Notwithstanding the above, the CRA has maintained the position that a trust will be related to anyone to whom its trustee is related (e.g., Income Tax Folio S1-F5-C1, “Related Persons and Dealing at Arm’s Length” at para. 1.49). To-date, the CRA has not specifically confirmed whether that position applies in the context of the flipped property rules.
The CRA’s position is, at least in part, based on an interpretation of subsection 104(1). That subsection provides that a reference to a trust or estate shall, unless the context otherwise requires, be read to include a reference to the trustee, executor, administrator, liquidator of a succession, heir or other legal representative having ownership or control of the trust property.
The CRA’s position may also be partly based on Minister of National Revenue v. Consolidated Holding Co.  C.T.C. 18 (SCC) (“Consolidated Holding”).

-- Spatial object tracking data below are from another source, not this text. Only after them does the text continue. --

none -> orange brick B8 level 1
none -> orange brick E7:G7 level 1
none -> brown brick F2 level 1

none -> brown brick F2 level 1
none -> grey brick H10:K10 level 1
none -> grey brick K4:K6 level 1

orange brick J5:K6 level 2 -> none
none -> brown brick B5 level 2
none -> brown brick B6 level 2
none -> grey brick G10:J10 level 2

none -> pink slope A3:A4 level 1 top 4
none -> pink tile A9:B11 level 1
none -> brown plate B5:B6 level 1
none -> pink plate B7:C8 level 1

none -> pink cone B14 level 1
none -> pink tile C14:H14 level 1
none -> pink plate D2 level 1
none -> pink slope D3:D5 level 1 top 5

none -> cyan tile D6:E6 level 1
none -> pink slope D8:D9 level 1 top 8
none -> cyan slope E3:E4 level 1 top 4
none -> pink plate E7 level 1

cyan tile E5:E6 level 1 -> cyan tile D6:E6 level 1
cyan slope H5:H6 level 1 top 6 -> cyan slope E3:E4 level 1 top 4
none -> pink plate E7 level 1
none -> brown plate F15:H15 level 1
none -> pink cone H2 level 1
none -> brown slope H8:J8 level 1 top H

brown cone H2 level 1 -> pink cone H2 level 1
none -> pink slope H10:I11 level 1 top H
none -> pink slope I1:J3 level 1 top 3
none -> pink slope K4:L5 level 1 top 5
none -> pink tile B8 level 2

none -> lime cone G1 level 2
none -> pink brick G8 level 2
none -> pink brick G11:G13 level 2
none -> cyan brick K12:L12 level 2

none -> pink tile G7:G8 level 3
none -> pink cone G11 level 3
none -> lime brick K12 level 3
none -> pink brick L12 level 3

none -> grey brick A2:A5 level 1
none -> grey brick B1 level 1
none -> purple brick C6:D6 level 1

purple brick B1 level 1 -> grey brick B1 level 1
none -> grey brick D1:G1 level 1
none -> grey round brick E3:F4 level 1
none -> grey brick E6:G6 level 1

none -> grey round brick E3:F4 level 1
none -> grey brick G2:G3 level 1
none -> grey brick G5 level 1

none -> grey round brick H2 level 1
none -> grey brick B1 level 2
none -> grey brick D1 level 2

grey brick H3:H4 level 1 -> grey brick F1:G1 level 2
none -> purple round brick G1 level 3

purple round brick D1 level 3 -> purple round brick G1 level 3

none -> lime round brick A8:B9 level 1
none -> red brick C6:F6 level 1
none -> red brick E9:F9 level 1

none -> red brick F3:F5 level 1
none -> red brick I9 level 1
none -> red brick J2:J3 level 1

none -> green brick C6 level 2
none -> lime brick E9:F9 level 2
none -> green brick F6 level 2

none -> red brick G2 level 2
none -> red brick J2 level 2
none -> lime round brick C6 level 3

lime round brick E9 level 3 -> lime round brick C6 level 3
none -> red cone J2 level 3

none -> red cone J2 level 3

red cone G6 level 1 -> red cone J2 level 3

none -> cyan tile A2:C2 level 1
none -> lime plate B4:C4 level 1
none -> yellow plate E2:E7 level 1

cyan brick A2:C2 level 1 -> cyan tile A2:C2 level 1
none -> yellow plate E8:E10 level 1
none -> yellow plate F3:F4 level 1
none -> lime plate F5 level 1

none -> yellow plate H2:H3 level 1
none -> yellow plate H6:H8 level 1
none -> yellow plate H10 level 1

In Consolidated Holding, the Court considered whether Martin & Robertson Ltd. (“MRL”), a corporation whose voting shares were held by a testamentary trust, was associated with another corporation that was controlled by the trustees of the testamentary trust in their personal capacity. The Court held that because the trust held the voting shares of MRL and the trustees, as the legal owners of such shares, had the right to vote the shares, they controlled MRL. Thus, MRL was associated with the second corporation. Notably, however, this decision did not go so far as to state a trust is related to all persons to whom its trustees are related.
Therefore, it is uncertain whether the AET is ever considered to be related to Ms. X. Even if a trust is related to every person to whom its trustee is related, the exception in paragraph 12(13)(a) may not apply if the AET’s trustee is not related to Ms. X (to say nothing of situations involving multiple trustees).
If the flipped property rules do apply in our scenario, the consequences are unnecessarily harsh. The AET would be required to report the entire gain from the deemed disposition of the housing unit on death as business income. Further, because the flipped property rules deem the property to be inventory and not capital property, no principal residence exemption could be claimed even if Ms. X occupied the property continuously until her death.
These harsh consequences are not unique to alter ego trusts. Similar issues can arise in the context of transfers of housing units to spousal trusts, joint spousal/partner trusts, and self-benefit trusts. In each case, the flipped property rules may result in the entire deemed gain being taxed as business income if the lifetime beneficiary(ies) under the trust dies within 365 days after the initial property transfer.
No clear policy reason for the above result
The objective of the flipped property rules is, naturally, to target the “flipping” of properties. As such, there is no clear policy reason why the rules should apply to deemed dispositions on death. It would appear reasonable for Parliament to expand the death-related exemption in paragraph 12(13)(a) to include deemed dispositions triggered by the death of any individual (or, at minimum, the death of a lifetime beneficiary under a life interest trust).
Given the above, taxpayers should exercise caution when transferring residential real estate to life interest trusts (such as alter ego trusts, spousal trusts, and joint spousal/partner trusts). Taxpayers should strongly consider obtaining professional advice in such circumstances. Ultimately, with careful forethought and planning, it may be possible to minimize or avoid the negative impact of the flipped property rules.